Card also spends a lot of time developing a matriarchal society with complex family relationships, and a very ordered religious system that is based on worship of The Oversoul. It's an interesting culture, to say the least. Women have more power and prestige than men, often having many husbands, although never simultaneously. Only women are allowed to perform higher religious ceremonies, and have more say in government and politics.

But the intricacies of the unique setting and cultural background is not what the book is about. The main plot concerns the Oversoul becoming weak, losing it's influence over humanity, allowing people to think of once forbidden technologies and begin to implement them. But even this plot is not what the story is really about. Most of the plot concerns the main characters--a group of four brothers--and their sibling rivalries. Card gets into the heads of all four, and allows us to see things from their perspective at all times, which is nice. Each character comes across as understandable, and while the one main character is clearly presented as the hero, I felt that I could just as easily "root for" any of the others. This is not true of the book's villian, who is the only character I've ever seen Card present as a completely one dimensional caricature. The villian serves just to create a situation for the protagonists to react to, and while his motivations and actions make sense from a plot perspective, little thought is given to him other than, "he's the bad guy."

And now we come to the real problem of the book. Ultimately, the story is about faith triumphing over reason. This bothers me on a fundamental level. I believe in reason. I believe in rationality. I believe that logic and reasoning should be the largest factor in decision-making. This book features characters who ignore logic and reason, acting irrationally because of their faith in something they have no direct evidence for. Some people may find that uplifting, but I do not. However, I was still interested, because, in this universe Card had created, we weren't talking about mystical gods, paranormal weirdness, or cosmic forces. The "God" of this book is a computer, a literal Deus ex Machina that was created by humans. From the persepctive of the characters it might look like faith, but I was curious about the implications that the object of their faith was a man-made machine. These implications were not explored, but this is only the first book in a series, so I had hope that this line of reasoning would be developed.

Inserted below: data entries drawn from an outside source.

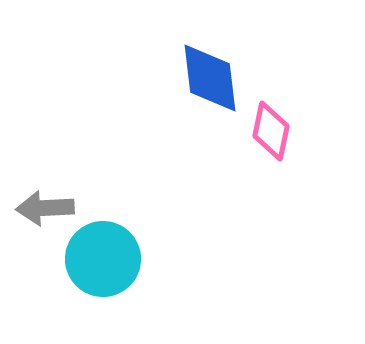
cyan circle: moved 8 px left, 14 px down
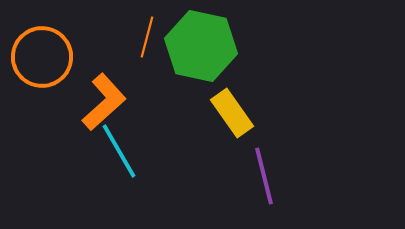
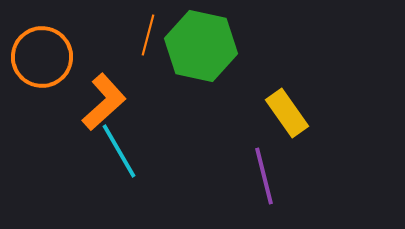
orange line: moved 1 px right, 2 px up
yellow rectangle: moved 55 px right
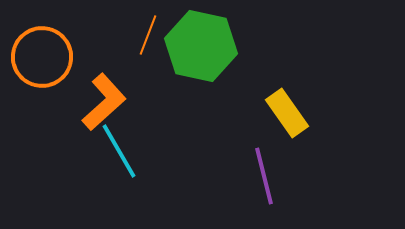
orange line: rotated 6 degrees clockwise
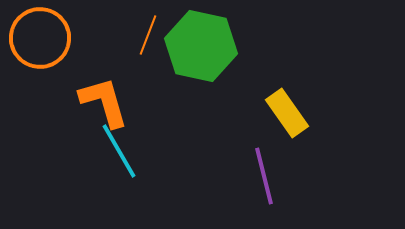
orange circle: moved 2 px left, 19 px up
orange L-shape: rotated 64 degrees counterclockwise
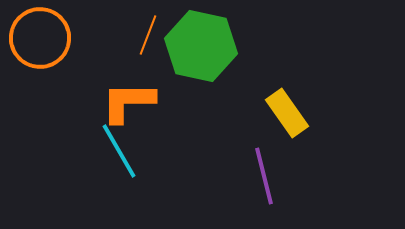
orange L-shape: moved 24 px right; rotated 74 degrees counterclockwise
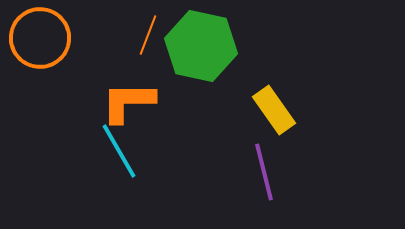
yellow rectangle: moved 13 px left, 3 px up
purple line: moved 4 px up
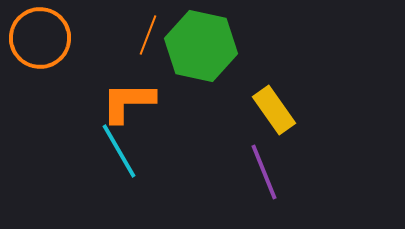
purple line: rotated 8 degrees counterclockwise
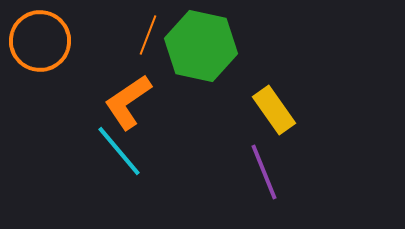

So, I did something that I often do when I read the first book in a series and find myself intrigued, but also filled with trepaidation. I've been burned by enough seemingly interesting books whose sequels ended up being absolutely awful. So I went online and looked at spoilers. And boy was I surprised.

I had obviously noticed all the Old Testament references in the book. Many plot points seemed to be mash-ups of Old Testament stories, a little bit of Joseph here, and little bit of Abraham there, etc. But that's only because I am unfamiliar with the Book of Mormon. Apparently, this story is an exact retelling of the Book of Mormon, to the point where some character's names are only a few letters off. Not having read Mormon literature, I can't say this for sure, but it appears to be the consensus of readers. And apparently, the subsequent works in this series only continue to exploit this connection. The implications of the culture Card creates, the unique setting, and the consequences of having faith in a man-made machine are, according to plot summaries of the works, not explored at all. The apparent consensus is that this series is essentially nothing more than Mormon propoganda designed to prosltyze readers.

Some fans might think that harsh, and, while I can't say for absolute certian that this is the case since I haven't actually read them all, the consensus is so strong that I have absolutely no interest in reading the rest of these. The only elements I was interested in are ignored, and the points that I had misgivings about are amplified. So I won't be continuing this series. I have far too many better books on my "to-read" shelf to spend time reading Mormon commercials wrapped in science fiction trappings.